The philosophy of the deal

But it is only recently that companies have begun to turn to philosophy, so much so that it has become a business for a small group of professors. The group has set up a company, Philocit, offering philosophical insights into commercial affairs for corporate clients.

Dealing with subjects ranging from business ethics to the place of technology, Philocit can even provide philosophical consultations by telephone to subscribers willing to pay $2,600 a year for the service.

At Coopers and Lybrand, Mr. Deforge offers the company leadership, long-term guidance, and historical context more than abstract theorizing.

"The company understands the need to bear in mind not just immediate efficiency, but also longer-term questions such as the general environment" in which it does business, says Deforge. "It is absolutely logical that in a dynamic organization we should be concerned with the ways in which society is evolving."

It was Deforge who invited Mr. Comte-Sponville to speak to Coopers and Lybrand's top managers at the annual convention last year, as they pondered the implications of globalization.
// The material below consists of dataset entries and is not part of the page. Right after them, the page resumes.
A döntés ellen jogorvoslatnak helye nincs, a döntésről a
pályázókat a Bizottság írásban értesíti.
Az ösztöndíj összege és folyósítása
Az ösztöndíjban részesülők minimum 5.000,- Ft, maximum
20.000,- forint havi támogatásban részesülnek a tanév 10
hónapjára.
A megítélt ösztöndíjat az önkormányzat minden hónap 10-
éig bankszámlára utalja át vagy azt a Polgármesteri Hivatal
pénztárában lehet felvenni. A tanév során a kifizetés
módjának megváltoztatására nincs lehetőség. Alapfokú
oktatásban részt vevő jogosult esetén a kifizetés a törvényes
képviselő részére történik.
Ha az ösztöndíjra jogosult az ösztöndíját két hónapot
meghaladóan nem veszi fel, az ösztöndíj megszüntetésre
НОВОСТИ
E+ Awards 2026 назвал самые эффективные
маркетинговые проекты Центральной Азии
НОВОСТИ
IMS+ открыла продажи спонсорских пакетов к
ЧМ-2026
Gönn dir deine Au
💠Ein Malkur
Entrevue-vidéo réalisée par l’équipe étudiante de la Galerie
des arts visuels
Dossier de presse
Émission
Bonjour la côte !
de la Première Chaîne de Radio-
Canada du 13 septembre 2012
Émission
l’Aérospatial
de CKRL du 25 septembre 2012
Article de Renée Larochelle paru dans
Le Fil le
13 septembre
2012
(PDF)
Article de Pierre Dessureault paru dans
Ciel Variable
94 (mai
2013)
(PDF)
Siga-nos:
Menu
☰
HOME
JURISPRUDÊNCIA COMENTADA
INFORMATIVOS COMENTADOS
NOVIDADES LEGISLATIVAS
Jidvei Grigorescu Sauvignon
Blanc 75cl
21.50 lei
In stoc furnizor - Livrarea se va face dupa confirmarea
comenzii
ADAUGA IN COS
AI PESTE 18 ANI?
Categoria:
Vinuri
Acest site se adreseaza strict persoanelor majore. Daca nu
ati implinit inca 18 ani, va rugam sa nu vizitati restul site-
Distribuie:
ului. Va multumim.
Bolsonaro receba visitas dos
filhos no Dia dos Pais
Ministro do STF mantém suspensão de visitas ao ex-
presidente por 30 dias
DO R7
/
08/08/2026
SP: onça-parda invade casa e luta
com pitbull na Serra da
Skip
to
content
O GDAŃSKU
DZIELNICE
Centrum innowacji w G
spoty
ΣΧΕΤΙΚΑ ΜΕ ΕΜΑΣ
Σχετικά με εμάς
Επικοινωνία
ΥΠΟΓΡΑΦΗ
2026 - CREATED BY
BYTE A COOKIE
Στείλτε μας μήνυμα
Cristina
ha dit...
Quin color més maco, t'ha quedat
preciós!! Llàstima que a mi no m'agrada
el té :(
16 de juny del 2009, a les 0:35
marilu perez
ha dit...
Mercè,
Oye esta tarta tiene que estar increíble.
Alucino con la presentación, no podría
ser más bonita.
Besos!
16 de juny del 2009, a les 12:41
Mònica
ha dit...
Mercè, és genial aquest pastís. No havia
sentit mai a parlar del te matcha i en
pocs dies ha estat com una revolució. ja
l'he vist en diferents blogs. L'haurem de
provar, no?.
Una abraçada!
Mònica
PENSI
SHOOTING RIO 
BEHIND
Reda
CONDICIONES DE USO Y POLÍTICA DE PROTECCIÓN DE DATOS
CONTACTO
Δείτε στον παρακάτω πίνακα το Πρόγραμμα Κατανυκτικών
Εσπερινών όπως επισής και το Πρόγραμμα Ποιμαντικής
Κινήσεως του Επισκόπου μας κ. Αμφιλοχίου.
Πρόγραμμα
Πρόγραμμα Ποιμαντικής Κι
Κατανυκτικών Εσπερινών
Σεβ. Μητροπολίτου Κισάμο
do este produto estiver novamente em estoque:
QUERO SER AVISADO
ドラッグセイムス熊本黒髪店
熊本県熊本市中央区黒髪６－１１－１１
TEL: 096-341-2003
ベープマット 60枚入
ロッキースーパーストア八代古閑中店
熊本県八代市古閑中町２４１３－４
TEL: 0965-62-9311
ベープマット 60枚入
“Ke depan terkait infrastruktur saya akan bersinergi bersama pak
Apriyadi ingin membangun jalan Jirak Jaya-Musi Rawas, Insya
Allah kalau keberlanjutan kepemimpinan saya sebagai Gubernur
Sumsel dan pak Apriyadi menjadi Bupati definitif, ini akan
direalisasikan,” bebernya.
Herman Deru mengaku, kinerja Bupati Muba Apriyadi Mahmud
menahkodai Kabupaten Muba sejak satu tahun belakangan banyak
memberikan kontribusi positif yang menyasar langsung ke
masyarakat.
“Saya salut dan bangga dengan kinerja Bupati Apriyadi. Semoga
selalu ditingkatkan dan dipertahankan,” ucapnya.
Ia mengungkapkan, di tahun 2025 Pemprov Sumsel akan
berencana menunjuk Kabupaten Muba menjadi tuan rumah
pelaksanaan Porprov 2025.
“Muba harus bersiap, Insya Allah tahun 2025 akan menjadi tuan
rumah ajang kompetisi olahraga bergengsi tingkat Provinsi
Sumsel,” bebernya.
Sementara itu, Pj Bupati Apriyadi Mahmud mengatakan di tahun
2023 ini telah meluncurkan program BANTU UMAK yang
The issue is a bogeyman for the French, who mainly see it as an Anglo-Saxon plot to take over the world.

Comte-Sponville, who adapted his thoughts on man and the universe to address the accountants' concerns, "opened their eyes to the fact that they would not necessarily be minced up by globalization," says Deforge. "Fear panics people, and in organizations that leads to paralysis."

Looking for answers

Comte-Sponville normally addresses himself to a broader audience, and the astonishing sales of his book - a collection of discourses on subjects including politeness, justice, compassion, purity, and generosity - point to the public appetite for moral philosophy.

He explains the interest by "the lack of ready-made answers" in a country where the Roman Catholic church has lost much of its influence, where once-popular ideologies such as Marxism have fallen into disrepute, and where an earlier faith in the social sciences has eroded.

"People need values, and my book meets the needs of lots of parents who don't believe in God, and who don't know how to talk to their children about morality," Comte-Sponville says. "What we are witnessing is not the return of philosophy but a return to philosophy.

"I am skeptical about philosophy's power to change society, but it can change individual lives, and that's what counts for me."